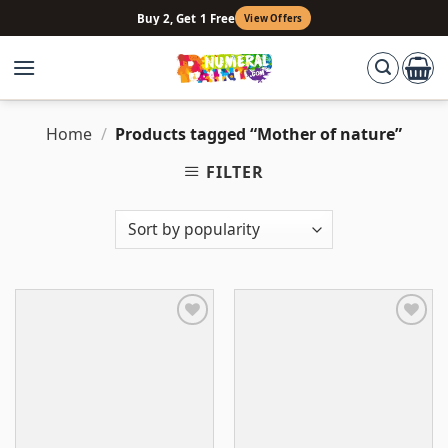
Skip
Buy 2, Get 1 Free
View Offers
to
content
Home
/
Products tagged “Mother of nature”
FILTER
_ _ _ _
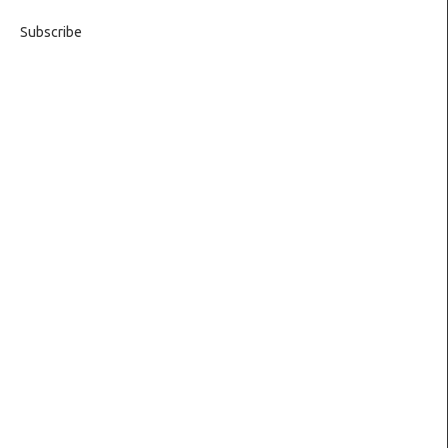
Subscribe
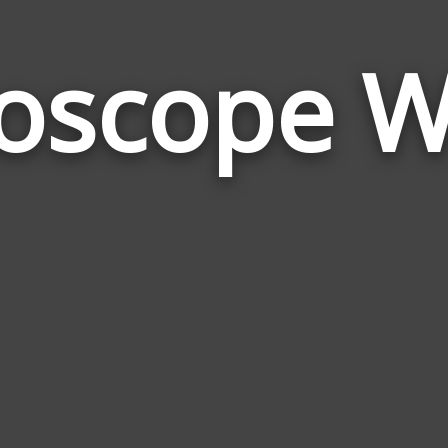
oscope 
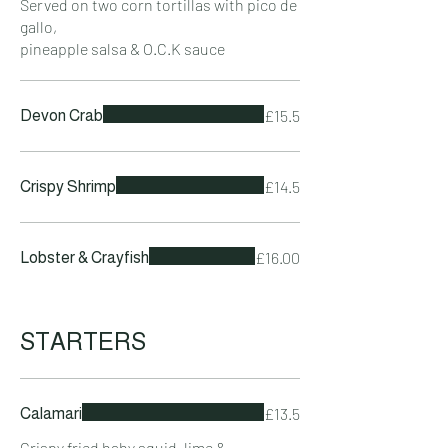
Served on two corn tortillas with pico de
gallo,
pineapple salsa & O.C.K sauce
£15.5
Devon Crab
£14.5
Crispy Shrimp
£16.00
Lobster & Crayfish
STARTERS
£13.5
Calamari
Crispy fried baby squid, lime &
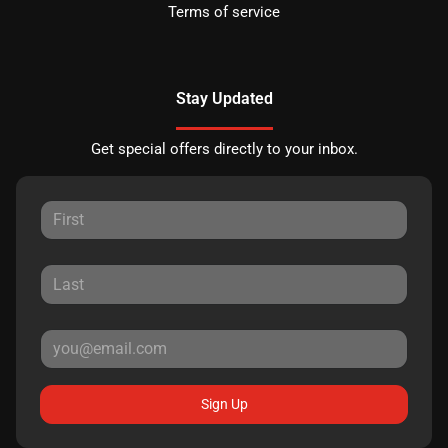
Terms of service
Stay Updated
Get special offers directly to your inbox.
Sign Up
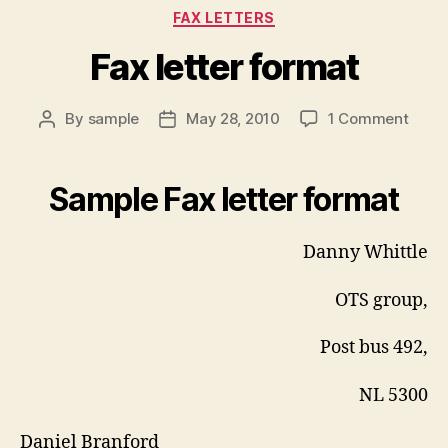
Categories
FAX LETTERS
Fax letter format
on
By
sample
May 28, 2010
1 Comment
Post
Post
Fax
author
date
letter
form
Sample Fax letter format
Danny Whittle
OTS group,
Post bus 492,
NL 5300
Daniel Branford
_ _ _ _
If a line in the records contains "format", report it.

Fax letter format
Sample Fax letter format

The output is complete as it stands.